[Reading passage]

Prostate Cancer Clinical Research

Clinical research is critical to our collective mission of reducing the burden of prostate cancer by designing better treatments and preventive approaches.

Through a better understanding of the causes of prostate cancer progression, Duke clinicians and researchers hope to develop strategies to individually tailor therapy or prevention based on a man’s unique characteristics, including clinical, social, cultural, ethnic, and genetic/genomic factors.

Read more about how our clinician-scientists are working to improve the outcomes of patients with prostate cancer through research in the following areas:

Duke is one of only 13 institutions nationwide selected to participate in the Department of Defense prostate cancer clinical trials consortium, which facilitates enrollment in phase I and phase II clinical trials and improves drug development for prostate cancer.

Research Highlights

  • In collaboration with the Duke Prostate Center (DPC), Duke Urology faculty members have broken new ground in the fight against prostate cancer.
  • DPC researchers have developed several nomograms to estimate the prognosis of men with advanced prostate cancer and the chance of recurrence following prostatectomy.
  • Duke researchers are studying the effects of a low carbohydrate diet in improving blood sugar control for men starting hormonal therapies.

[/Reading passage]

→ **What is being asked**: Using the prostate cancer research page, explain in one to three sentences why clinical research is called critical.

[Data for review]

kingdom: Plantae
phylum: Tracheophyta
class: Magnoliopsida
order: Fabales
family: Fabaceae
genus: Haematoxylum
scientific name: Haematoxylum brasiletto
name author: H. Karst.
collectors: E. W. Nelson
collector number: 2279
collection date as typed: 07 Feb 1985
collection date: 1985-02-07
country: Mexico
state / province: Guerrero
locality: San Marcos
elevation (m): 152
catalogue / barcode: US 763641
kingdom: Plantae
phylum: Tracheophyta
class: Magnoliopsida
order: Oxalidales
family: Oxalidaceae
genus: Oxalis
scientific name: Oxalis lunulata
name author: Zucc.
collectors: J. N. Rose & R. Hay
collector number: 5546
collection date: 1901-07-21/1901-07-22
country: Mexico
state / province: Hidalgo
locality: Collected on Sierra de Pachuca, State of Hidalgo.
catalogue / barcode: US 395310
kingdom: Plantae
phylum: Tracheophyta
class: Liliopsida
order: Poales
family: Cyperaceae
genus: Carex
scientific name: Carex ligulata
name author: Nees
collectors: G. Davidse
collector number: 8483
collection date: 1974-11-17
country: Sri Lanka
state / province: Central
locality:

[/Data for review]

→ **Solution for this task**: Clinical research is critical to the shared mission of reducing the burden of prostate cancer. It serves that mission by designing better treatments and preventive approaches.